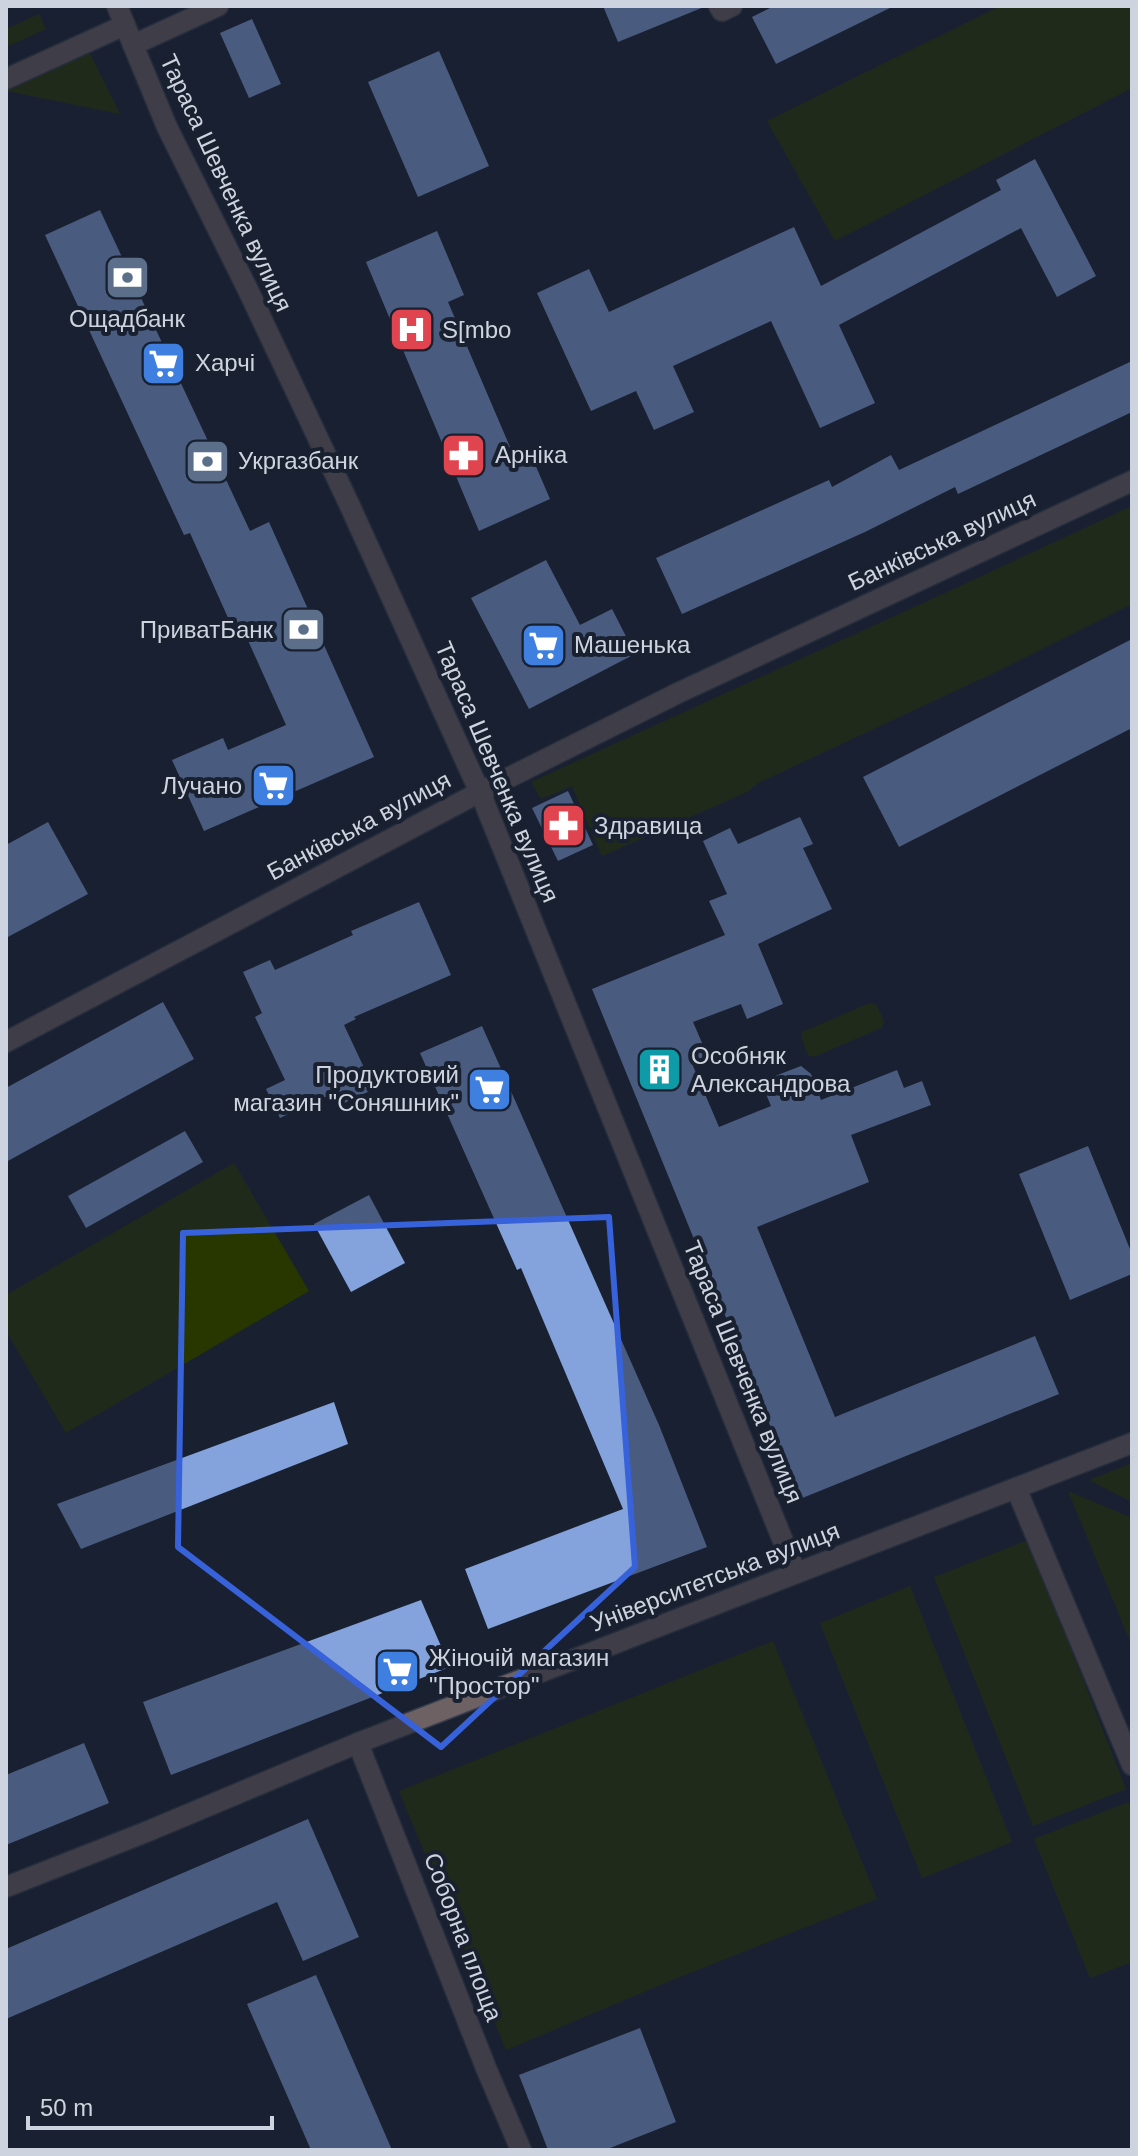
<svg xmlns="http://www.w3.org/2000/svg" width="1138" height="2156" viewBox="0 0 1138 2156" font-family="Helvetica,sans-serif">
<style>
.green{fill:#283600}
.building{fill:#84a2dc}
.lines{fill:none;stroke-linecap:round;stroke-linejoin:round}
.minor-casing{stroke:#363e4d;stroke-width:23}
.minor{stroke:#6d6164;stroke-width:20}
.marked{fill:none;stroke:#3862d9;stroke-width:6;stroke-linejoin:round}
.labels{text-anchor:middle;stroke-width:8;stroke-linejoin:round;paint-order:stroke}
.street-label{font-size:24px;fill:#ced4df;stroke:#192131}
.poi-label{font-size:24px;fill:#ced4df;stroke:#192131;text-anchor:start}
</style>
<rect width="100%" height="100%" fill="#192131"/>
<g class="green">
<path d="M1000 6H1132V88L835 241 767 121Z"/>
<path d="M39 14 46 29 6 47V29Z"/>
<path d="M89 51 120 114 7 91Z"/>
<path d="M1132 506V604L1000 670 758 783 749 791 602 856 572 786 541 799 531 782 958 587Z"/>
<path d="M870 1003 876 1004 884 1021 881 1028 814 1057 808 1055 801 1037 802 1032Z"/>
<path d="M234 1163 309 1291 66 1433 6 1331V1295Z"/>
<path d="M1132 1463V1502L1089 1480Z"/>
<path d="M1068 1491 1132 1518V1646Z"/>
<path d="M1028 1540 1126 1789 1033 1826 934 1577Z"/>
<path d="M910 1586 1012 1842 922 1878 820 1623Z"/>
<path d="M773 1641 877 1899 670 1981 506 2050 399 1791Z"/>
<path d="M1128 1802 1132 1812V1962L1090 1978 1034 1839Z"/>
</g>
<g class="building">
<path d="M603 6H704V7L618 42Z"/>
<path d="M774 6H894L776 64 752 17Z"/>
<path d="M252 19 281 84 249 98 220 33Z"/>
<path d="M439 51 489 166 418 197 368 82Z"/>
<path d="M1035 159 1096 276 1057 297 1021 228 839 325 875 403 820 428 771 321 673 366 694 412 654 430 636 391 591 411 537 293 589 269 609 312 794 227 821 286 1001 190 996 180Z"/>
<path d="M100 210 250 531 269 522 374 757 204 831 172 760 223 738 228 750 286 725 246 636 238 640 190 533 184 535 45 235Z"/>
<path d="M437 231 464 295 448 302 513 454 528 448 550 499 479 531 366 262Z"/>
<path d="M1132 361V412L958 494 955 487 865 532 682 614 656 558 829 480 832 487 891 455 899 470Z"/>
<path d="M546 560 580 625 612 609 635 654 529 709 471 598Z"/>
<path d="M1132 639V728L899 847 863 777Z"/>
<path d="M568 791 593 845 558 861 532 808Z"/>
<path d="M800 817 813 844 803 848 832 909 758 944 783 1004 747 1019 741 1004 693 1022 709 1059 693 1066 719 1127 771 1106 764 1089 767 1079 801 1066 811 1074 821 1100 897 1070 904 1088 922 1081 931 1105 851 1135 869 1182 757 1227 835 1417 1035 1336 1059 1394 800 1499 592 989 725 935 709 901 727 894 703 841 730 828 738 844Z"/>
<path d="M48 822 88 894 6 938V845Z"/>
<path d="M419 902 451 975 354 1017 356 1019 344 1025 374 1089 340 1105 334 1093 280 1118 266 1089 285 1080 255 1017 262 1013 243 972 270 960 275 970 353 935 351 931Z"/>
<path d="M163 1002 194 1059 6 1162V1088Z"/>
<path d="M482 1026 659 1425 707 1547 488 1629 465 1569 623 1509 521 1268 517 1270 420 1053Z"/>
<path d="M185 1131 203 1162 86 1228 68 1196Z"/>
<path d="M1088 1146 1132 1254V1274L1070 1300 1019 1174Z"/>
<path d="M369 1195 405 1263 351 1292 314 1224Z"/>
<path d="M334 1402 348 1444 81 1549 57 1504Z"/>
<path d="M421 1600 450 1667 171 1775 143 1702Z"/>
<path d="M84 1743 109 1803 6 1845V1775Z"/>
<path d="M308 1819 359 1937 303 1961 277 1902 6 2019V1949Z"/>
<path d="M316 1975 392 2150H311L247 2004Z"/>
<path d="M640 2028 676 2122 605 2150H548L519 2075Z"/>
</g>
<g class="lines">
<defs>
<g id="minor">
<path d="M117 6 167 127 248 290 350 506 482 797 796 1573"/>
<path d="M719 6 722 11 732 6"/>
<path d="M133 45 218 6"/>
<path d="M6 79 125 25"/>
<path d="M6 1042 480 792 678 693 1132 481"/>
<path d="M1016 1488 1132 1765"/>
<path d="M358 1743 486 2068 521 2150"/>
<path d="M6 1887 146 1832 358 1743 1132 1443"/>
</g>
</defs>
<use href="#minor" class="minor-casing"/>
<use href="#minor" class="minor"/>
</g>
<path d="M0 0H1138V2156H0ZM609 1217 635 1567 441 1747 178 1547 183 1233Z" fill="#192131" fill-opacity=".55" fill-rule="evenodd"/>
<path class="marked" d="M609 1217 635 1567 441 1747 178 1547 183 1233Z"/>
<defs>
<symbol id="bank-square" viewBox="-11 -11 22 22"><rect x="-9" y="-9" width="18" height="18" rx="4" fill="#5c6f8a" stroke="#192131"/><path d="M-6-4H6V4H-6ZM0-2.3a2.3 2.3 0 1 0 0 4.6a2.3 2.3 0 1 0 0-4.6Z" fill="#fff"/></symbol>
<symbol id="hospital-square" viewBox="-11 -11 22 22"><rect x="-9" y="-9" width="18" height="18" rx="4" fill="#e0444e" stroke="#192131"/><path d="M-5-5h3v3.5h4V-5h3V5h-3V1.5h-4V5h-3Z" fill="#fff"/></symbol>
<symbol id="supermarket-square" viewBox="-11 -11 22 22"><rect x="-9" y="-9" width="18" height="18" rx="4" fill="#3f7fe0" stroke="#192131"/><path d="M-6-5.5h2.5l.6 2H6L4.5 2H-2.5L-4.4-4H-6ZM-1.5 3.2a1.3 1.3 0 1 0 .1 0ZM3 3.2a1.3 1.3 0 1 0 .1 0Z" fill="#fff"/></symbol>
<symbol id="pharmacy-square" viewBox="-11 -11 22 22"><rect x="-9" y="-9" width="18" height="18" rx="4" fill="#e0444e" stroke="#192131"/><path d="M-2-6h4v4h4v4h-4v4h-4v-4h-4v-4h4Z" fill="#fff"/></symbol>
<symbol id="building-square" viewBox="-11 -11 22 22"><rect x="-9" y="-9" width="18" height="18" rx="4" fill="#0f9aa8" stroke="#192131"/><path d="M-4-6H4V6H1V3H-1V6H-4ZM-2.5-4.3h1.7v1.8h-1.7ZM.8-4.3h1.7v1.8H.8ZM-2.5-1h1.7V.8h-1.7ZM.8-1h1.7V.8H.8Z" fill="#fff"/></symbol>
</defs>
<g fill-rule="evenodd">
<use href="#bank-square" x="102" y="252" width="51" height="51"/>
<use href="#hospital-square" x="386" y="304" width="51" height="51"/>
<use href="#supermarket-square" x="138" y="338" width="51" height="51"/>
<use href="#pharmacy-square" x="438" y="430" width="51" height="51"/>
<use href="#bank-square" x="182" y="436" width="51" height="51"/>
<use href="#bank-square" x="278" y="604" width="51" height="51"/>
<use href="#supermarket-square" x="518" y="620" width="51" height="51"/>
<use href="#supermarket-square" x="248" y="760" width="51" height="51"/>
<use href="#pharmacy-square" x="538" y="800" width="51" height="51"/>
<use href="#building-square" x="634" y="1044" width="51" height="51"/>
<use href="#supermarket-square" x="464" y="1064" width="51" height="51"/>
<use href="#supermarket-square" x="372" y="1646" width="51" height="51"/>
</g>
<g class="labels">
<g class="street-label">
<text transform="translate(226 183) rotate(65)" y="8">Тараса Шевченка вулиця</text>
<text transform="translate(942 541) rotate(-25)" y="8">Банківська вулиця</text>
<text transform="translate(497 772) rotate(67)" y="8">Тараса Шевченка вулиця</text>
<text transform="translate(359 826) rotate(-28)" y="8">Банківська вулиця</text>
<text transform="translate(743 1372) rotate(68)" y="8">Тараса Шевченка вулиця</text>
<text transform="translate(715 1577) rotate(-21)" y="8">Університетська вулиця</text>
<text transform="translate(463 1937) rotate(69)" y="8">Соборна площа</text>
</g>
<g class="poi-label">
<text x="127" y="327" text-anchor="middle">Ощадбанк</text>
<text x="442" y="338">S[mbo</text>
<text x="195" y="371">Харчі</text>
<text x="495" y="463">Арніка</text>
<text x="238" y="469">Укргазбанк</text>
<text x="273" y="638" text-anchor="end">ПриватБанк</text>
<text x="574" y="653">Машенька</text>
<text x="242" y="794" text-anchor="end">Лучано</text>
<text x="594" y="834">Здравица</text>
<text x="691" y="1064">Особняк<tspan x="691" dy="28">Александрова</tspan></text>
<text x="459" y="1083" text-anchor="end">Продуктовий<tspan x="459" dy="28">магазин "Соняшник"</tspan></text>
<text x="429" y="1666">Жіночій магазин<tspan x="429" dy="28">"Простор"</tspan></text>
</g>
</g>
<rect width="1138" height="2156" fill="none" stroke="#ced4df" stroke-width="16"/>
<path d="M28 2116v12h244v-12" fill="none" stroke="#ced4df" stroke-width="4"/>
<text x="40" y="2116" font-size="24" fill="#ced4df" stroke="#192131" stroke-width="6" paint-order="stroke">50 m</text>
</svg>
*-*-*
§ **TASK INSTRUCTIONS**:
Return each line from the material that includes the string "lines".

§ **TASK ANSWER**:
.lines{fill:none;stroke-linecap:round;stroke-linejoin:round}
<g class="lines">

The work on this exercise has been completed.